--- DATA RECORDS Enclosed Below ---

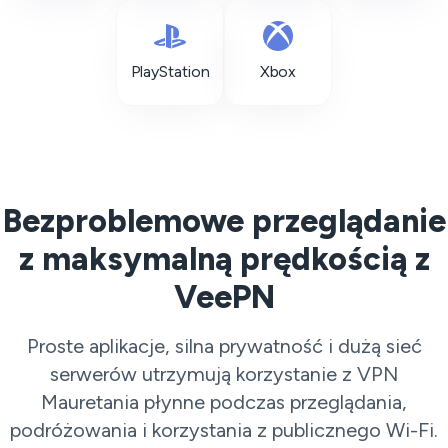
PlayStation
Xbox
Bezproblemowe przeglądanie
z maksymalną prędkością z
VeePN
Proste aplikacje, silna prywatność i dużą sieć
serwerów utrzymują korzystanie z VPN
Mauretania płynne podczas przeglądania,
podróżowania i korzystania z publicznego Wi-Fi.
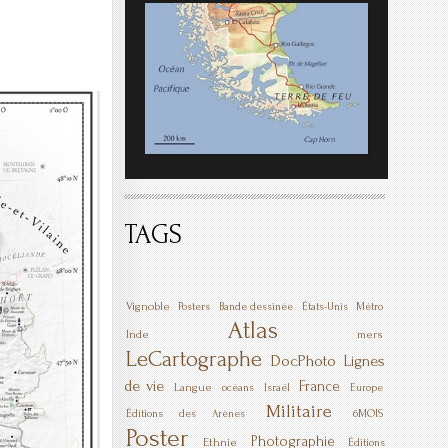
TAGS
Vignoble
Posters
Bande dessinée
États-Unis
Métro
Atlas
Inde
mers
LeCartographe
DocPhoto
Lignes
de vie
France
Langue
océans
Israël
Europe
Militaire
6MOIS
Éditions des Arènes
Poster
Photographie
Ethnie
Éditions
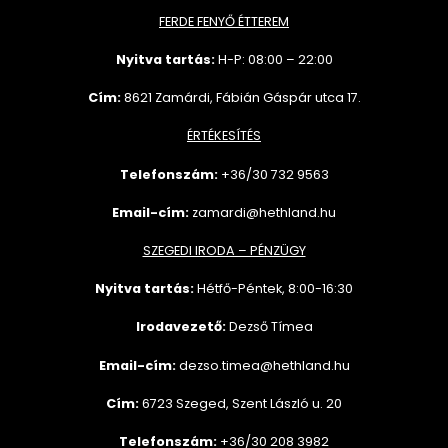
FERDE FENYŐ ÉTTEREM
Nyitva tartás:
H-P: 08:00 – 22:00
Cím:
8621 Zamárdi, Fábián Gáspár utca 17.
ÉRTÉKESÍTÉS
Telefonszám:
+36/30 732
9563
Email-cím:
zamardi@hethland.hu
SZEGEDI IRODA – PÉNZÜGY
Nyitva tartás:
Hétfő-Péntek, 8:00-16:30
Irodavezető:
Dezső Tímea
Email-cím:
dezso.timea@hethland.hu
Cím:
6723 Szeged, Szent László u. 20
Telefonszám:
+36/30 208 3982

--- End of Enclosed DATA RECORDS ---
--- DATA RECORDS Enclosed Below ---

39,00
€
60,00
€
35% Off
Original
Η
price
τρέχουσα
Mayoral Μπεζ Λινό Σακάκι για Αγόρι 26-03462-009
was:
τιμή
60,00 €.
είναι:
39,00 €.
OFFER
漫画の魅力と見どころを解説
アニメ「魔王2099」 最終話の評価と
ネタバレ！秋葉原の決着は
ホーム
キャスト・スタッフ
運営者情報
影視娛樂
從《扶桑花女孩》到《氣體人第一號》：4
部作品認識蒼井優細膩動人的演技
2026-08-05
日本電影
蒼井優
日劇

--- End of Enclosed DATA RECORDS ---
--- DATA RECORDS Enclosed Below ---

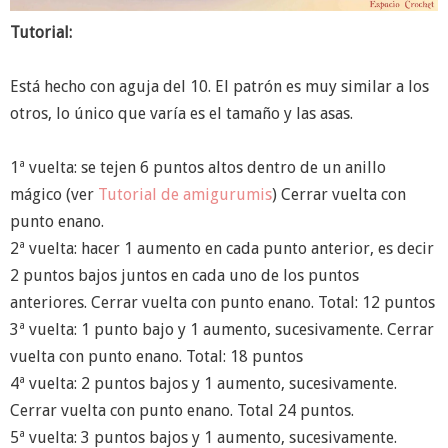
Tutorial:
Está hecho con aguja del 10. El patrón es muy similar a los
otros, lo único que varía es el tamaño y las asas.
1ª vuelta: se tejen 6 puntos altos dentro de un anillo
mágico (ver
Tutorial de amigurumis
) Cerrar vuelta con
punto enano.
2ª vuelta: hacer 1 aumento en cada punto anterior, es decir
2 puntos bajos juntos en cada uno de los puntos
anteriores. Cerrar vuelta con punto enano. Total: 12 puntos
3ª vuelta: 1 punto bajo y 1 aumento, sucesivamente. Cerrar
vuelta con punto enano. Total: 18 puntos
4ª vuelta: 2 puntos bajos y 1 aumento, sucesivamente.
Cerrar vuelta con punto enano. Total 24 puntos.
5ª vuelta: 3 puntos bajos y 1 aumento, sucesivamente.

--- End of Enclosed DATA RECORDS ---

## WORK REQUEST
Across the records above, how many lines hold the string "Total"? The number alone will do.

## RESPONSE TO THIS EXERCISE
3